Dr. Min Zhou speaks at Pasadena City College about how contemporary migration has transformed Asian America, especially in the San Gabriel Valley. Dr. Zhou discusses cultural identity, economic development, stereotyping and anti-Asian racism, and the political evolution of a multi-ethnic, globalized community.

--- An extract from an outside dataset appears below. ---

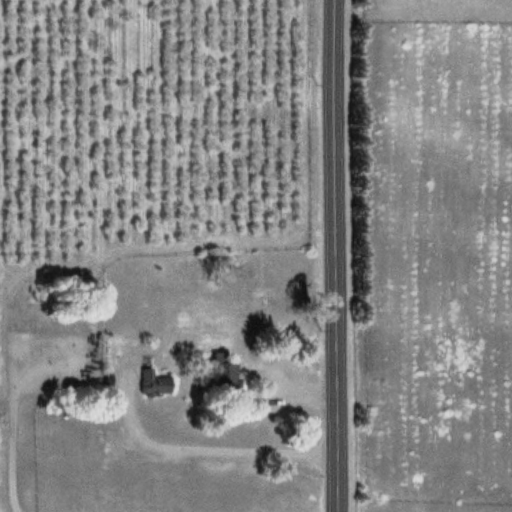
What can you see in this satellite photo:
road: (333, 256)
building: (221, 370)
building: (153, 381)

Min Zhou is Distinguished Professor of Sociology & Asian American Studies, Walter and Shirley Wang Endowed Chair in U.S.-China Relations & Communications, and Director of the UCLA Asia Pacific Center. She is a member of the National Academy of Sciences of the United States and American Academy of Arts and Sciences. She is an internationally renowned scholar in the areas of migration and development, race and ethnicity, urban sociology, Chinese diaspora, and the sociology of Asia and Asian America, and has published widely in these areas. She is the author of Chinatown: The Socioeconomic Potential of an Urban Enclave (1992), Contemporary Chinese America: Immigration, Ethnicity, and Community Transformation (2009), and The Accidental Sociologist in Asian American Studies (2011); co-author of Growing up American: How Vietnamese Children Adapt to Life in the United States (with Bankston, 1998), The Asian American Achievement Paradox (with Lee, 2015), and The Rise of the New Second Generation (with Bankston, 2016); and editor of Contemporary Chinese Diasporas (2017), and co-editor of Contemporary Asian America (with Ocampo and Gatewood, 2016) and Beyond Economic Migration: Social, Historical, and Political Factors in US Immigration (2023).
Please note that this event is organized by Pasadena City College (PCC), and registration is open to PCC students and campus community only.